Further, a synthetic version of opioids, fentanyl, is aiding in the crisis across city streets of the United States. Fentanyl is known to be 80-100 times stronger than opioids, and just last month Federal Officials discovered more than 254 pounds of the drug hidden in the floor compartments of a truck loaded with cucumbers attempting to cross the Southern border. In addition, the truck also contained 395 pounds of methamphetamine.

The bust was the largest in US history and was enough fentaynl to kill over 115 million people. On the streets many drug users do not know that they are in fact purchasing the synthetic version, which has also lead to a drastic increase in overdose deaths.

As the crisis rages on and officials are running out of options to stop drugs from pouring in, the idea of a legal injection site, isn’t too far fetched.

Vancouver, home of Canada’s drug epidemic, has operated a legal injection site called Insite for nearly 16 years.

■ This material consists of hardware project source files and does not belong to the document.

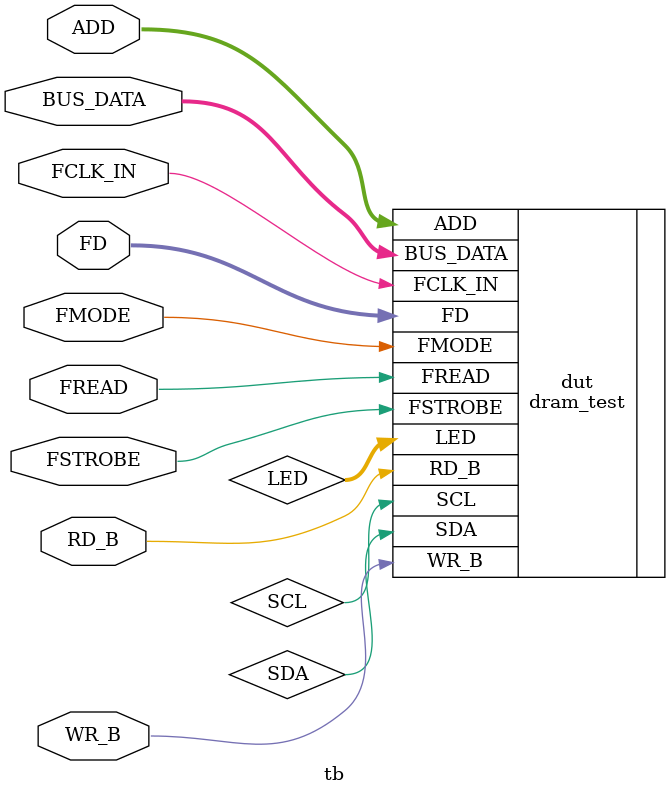
<source format=v>

`timescale 1ps / 1ps
`default_nettype none

module tb (
    
    input wire FCLK_IN, 
    
    //full speed 
    inout wire [7:0] BUS_DATA,
    input wire [31:0] ADD,
    input wire RD_B,
    input wire WR_B,
    
    //high speed
    inout wire [7:0] FD,
    input wire FREAD,
    input wire FSTROBE,
    input wire FMODE
    );   
    
    wire [4:0] LED;
    wire SDA;
    wire SCL;
    
    dram_test dut(.FCLK_IN(FCLK_IN), 
                  .BUS_DATA(BUS_DATA), .ADD(ADD), .RD_B(RD_B), .WR_B(WR_B),
                  .FD(FD), .FREAD(FREAD), .FSTROBE(FSTROBE), .FMODE(FMODE),
                  .LED(LED), .SDA(SDA), .SCL(SCL) );
  
    defparam dut.i_out_fifo.DEPTH = 32'h8000;


    initial begin
        $dumpfile("dram_test.vcd");
        $dumpvars(0);
    end

endmodule

</source>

The center has helped in successfully bringing down the number of overdose deaths in Vancouver and serves as an example to help addicts safely carry out their addiction.

However, the idea of such was once dismissed as radical and outlandish, but at this time, officials are continually running into legal obstacles and objections, all while the body count keeps stacking higher.

Philadelphia, one of the many cities hit hardest by the epidemic experienced 1,100 overdose deaths last year, all while housing one of the most active heroin markets in the country.

“All of these [facilities] have had a similar result: they’ve lowered the number of overdoses associated with the immediate area,” said Jose Benitez, a co-founder of Safehouse and executive director of Prevention Point, a needle exchange program. “We see the same thing happening in Philadelphia.”

While the idea does pose a serious risk and actually doesn’t thwart the drug epidemic, it does offer relief to those who are currently battling addiction.